Era tarde en la noche, ya era hora de volver a casa, pero el chico se desvió unas cuadras, hasta llegar a las puertas de una iglesia, ubicada a mitad de cuadra. Subió las amplias escalinatas, donde yacía un pordiosero, y se adentró directamente en el templo.
Lentamente caminó hacia el primer banco, mientras observaba con expresión maravillada el arte que inundaba el techo y las paredes. Se sentó, miró fijo el altar y, con tono pesado, susurró:
-Pensé que nunca iba a volver -ladeó la cabeza y tragó saliva- pero acá estoy, con las ideas más claras.

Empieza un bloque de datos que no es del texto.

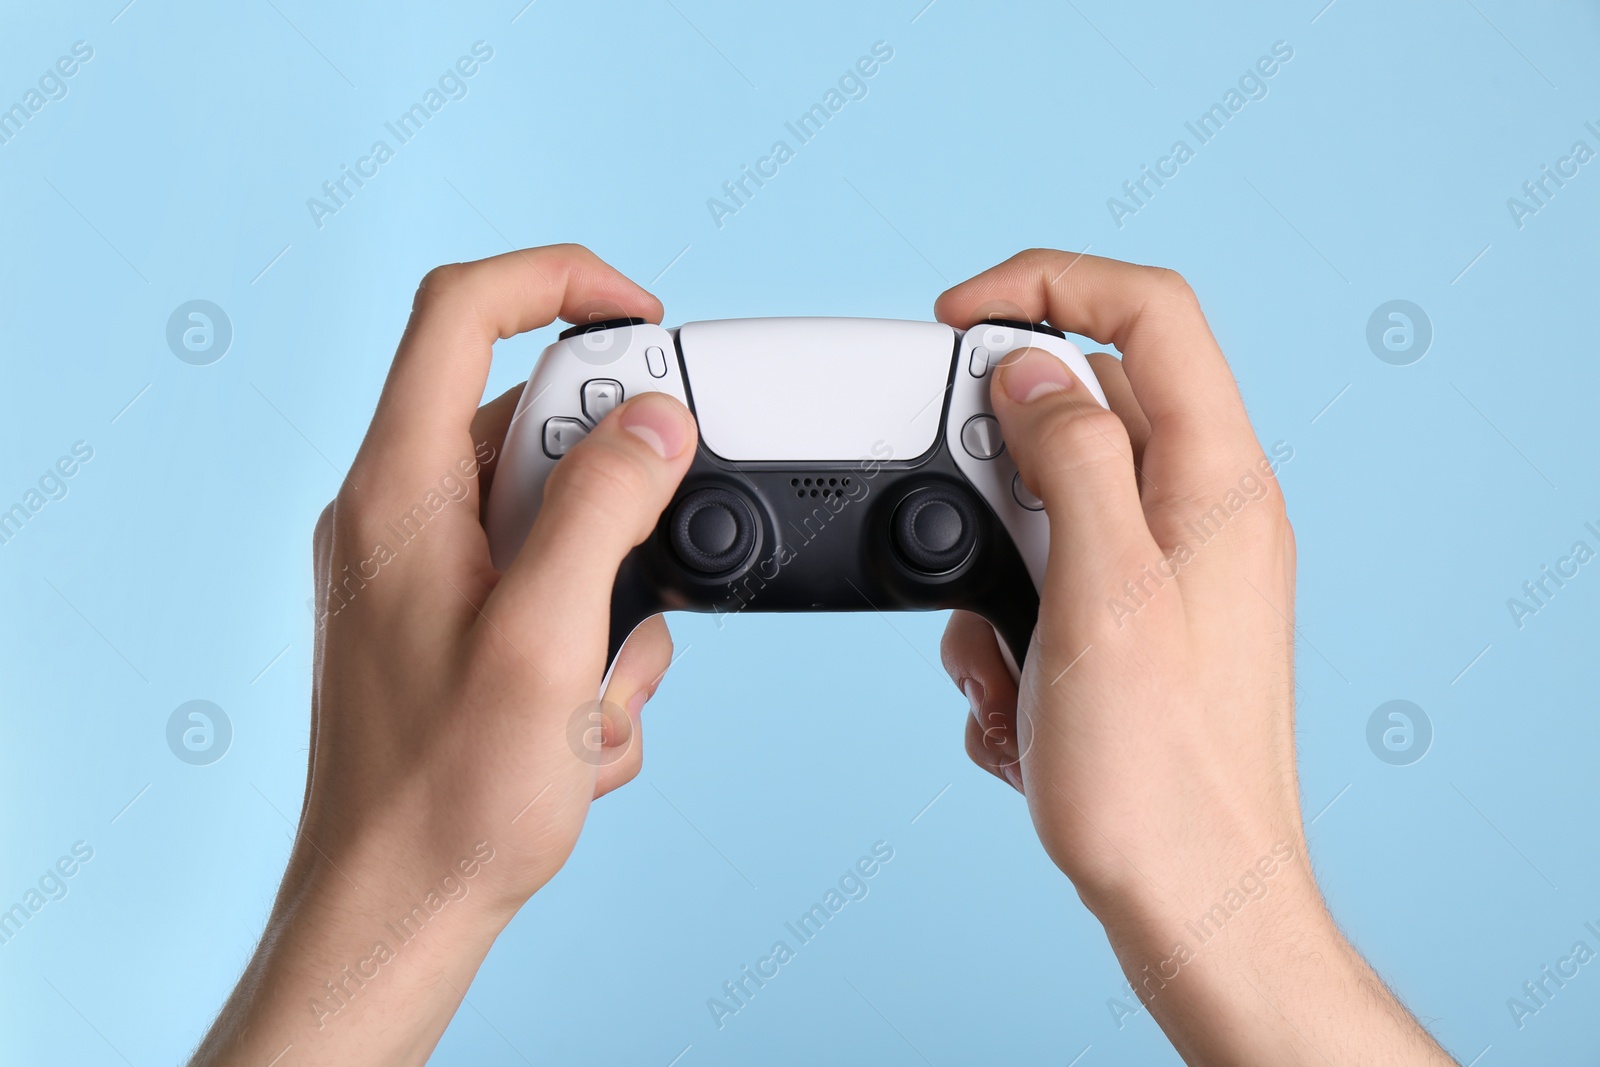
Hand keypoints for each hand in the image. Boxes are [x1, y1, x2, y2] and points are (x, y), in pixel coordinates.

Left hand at [191, 245, 697, 1064]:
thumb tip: (654, 420)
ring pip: (554, 520)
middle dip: (615, 501)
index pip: (460, 311)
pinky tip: (575, 728)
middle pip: (531, 425)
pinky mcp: (451, 626)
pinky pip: (545, 589)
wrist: (398, 910)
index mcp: (398, 492)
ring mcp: (423, 575)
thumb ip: (604, 510)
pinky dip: (586, 647)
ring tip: (592, 692)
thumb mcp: (547, 642)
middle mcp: (399, 517)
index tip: (640, 314)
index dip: (556, 282)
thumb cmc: (447, 798)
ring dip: (609, 600)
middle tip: (640, 573)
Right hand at [936, 250, 1453, 1064]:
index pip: (1147, 311)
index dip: (1047, 284)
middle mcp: (1202, 514)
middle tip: (960, 530)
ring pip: (1048, 507)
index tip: (957, 319)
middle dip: (995, 469)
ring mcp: (1169, 574)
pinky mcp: (1133, 630)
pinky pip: (1046, 582)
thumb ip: (1070, 459)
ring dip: (991, 572)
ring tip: (1000, 655)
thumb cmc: (1160, 775)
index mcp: (1218, 481)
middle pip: (1083, 411)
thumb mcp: (1099, 595)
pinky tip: (1019, 703)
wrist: (1190, 901)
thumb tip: (1034, 370)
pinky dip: (1007, 632)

Tomó una pausa, miró una de las imágenes que estaban cerca suyo, y prosiguió:
-Es que estaba enojado, sin nada por qué seguir... pero no vine a explicar, estoy seguro que vos sabés todas mis razones. Hoy sólo te vengo a agradecer, porque todo está mejor, mi familia, mi casa, mi actitud, y porque esta tarde conseguí trabajo -suspiró y prosiguió- fue todo tan difícil... ¡no entiendo por qué me abandonaste tanto tiempo!
El jovencito soltó un par de lágrimas y, para fomentar el llanto, agachó la cabeza y agregó:
-Sigue siendo difícil, vivir cuesta tanto, y la felicidad asoma tan escasamente -secó sus lágrimas, tomó aire, y alzó su mirada hacia el altar- Pero ahora voy a estar mejor, porque entendí que vos siempre estuviste ahí, que nunca me abandonaste, que me pusiste pruebas para que aprendiera el valor del esfuerzo. Simplemente gracias, te prometo que me verás de vuelta acá, te lo prometo de verdad, si esa es tu voluntad.
Con poca prisa se levantó y, antes de abandonar el edificio, se persignó sonriendo esperanzadoramente. Apenas cruzó la puerta le dejó unas monedas al pordiosero, que dormía plácidamente, y enseguida bajó las escaleras y enfiló hacia la esquina, para de ahí seguir caminando hasta su casa.
El chico tomó noción de la hora que era, por eso sacó el celular del bolsillo para llamar a su madre, y avisar que ya estaba en camino.
Ni bien tomó el teléfono, sintió un brusco empujón, que lo estampó contra la pared:
-No hagás bardo y dame la plata -dijo uno de los agresores.
-Dale amigo, calladito y no te hacemos nada -añadió el otro, amenazándolo a punta de pistola.
Sin emitir una palabra por el miedo, la víctima entregó su billetera, y le sacaron de la mano el celular.
-Andate por donde viniste, para allá, dale dale, calladito -apuró y empujó el ladrón, que emprendió junto a su compañero el camino contrario.
El joven agredido se alejó a paso ligero y muy nervioso, murmurándose palabras de aliento:
-No me hicieron nada, estoy bien, estoy bien.
Pasando nuevamente por la entrada de la iglesia se escuchó un fuerte estruendo, que derivó en la caída abrupta del muchacho. Instantáneamente las baldosas empezaron a mancharse de sangre.
Los delincuentes llegaron corriendo y, mientras él temblaba de agonía, le sacaron el reloj y las zapatillas. Luego escaparon ágilmente.